Derry courthouse at Bishop Street.
A man who admitted storing 1.5kg of drugs in his home for a drug gang has been released on bail at Derry Magistrate’s Court.
The defendant, granted anonymity due to an active threat against drug dealers in the city, is one of numerous individuals involved in a ‘large case’.
A police officer told the court that a property was searched in June where 1.5kg of herbal cannabis was located.
During police interview the defendant ‘didn’t provide an account’ and ‘wasn’t willing to identify anyone else involved’.
He did however tell officers that he was holding the drugs for another person for the fee of £300.
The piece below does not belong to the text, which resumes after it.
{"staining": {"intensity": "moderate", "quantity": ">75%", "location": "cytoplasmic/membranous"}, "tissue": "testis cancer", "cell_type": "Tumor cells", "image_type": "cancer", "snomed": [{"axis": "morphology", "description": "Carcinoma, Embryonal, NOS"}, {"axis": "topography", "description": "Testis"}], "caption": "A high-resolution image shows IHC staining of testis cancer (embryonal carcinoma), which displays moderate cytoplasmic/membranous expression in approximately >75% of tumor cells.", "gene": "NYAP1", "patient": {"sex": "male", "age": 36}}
Police objected to bail due to the seriousness of the offences and the PSNI believes the accused supplies drugs ‘for the benefit of an organised crime gang’.
The officer added that the defendant is ‘under pressure from the gang’.
Referring to his criminal record, a police officer said the accused was last convicted in 2002 and has no convictions for drug related offences.
Deputy District Judge McStay informed the police officer that a distinction would have to be made between this defendant and others linked to the case who have been admitted to bail.
In response, the officer said this defendant admitted possession of 1.5.kg of drugs.
Defence solicitor Paddy MacDermott accepted that other defendants had small amounts of drugs but said the quantity was the ‘only real difference’.
He said his client’s record stops 20 years and asked for bail to be granted subject to conditions.
Everyone has been granted bail, Mr MacDermott added, except the alleged ring leader.
The defence solicitor said those who handle the drugs are ‘normally lower down the food chain’.
He argued that phones have to be examined and that will take a long time.
Judge McStay was ‘concerned’ about the large quantity saying the defendant could be a ‘trusted lieutenant’ but the ‘main players do tend to keep themselves at arm’s length’.
He decided to grant the defendant his own bail of £500 with a £3,000 surety.
A police officer asked that he be bailed to an address outside the city because of the threat against drug dealers.
However, the judge agreed to grant the defendant bail to an address in Derry with the belief that an anonymity order ‘will do the trick’.
He will have a curfew of 7pm-7am, electronic tag, is permitted to have one phone with no internet access and must sign at a local police station three times per week.
His case will appear before the court again on July 22.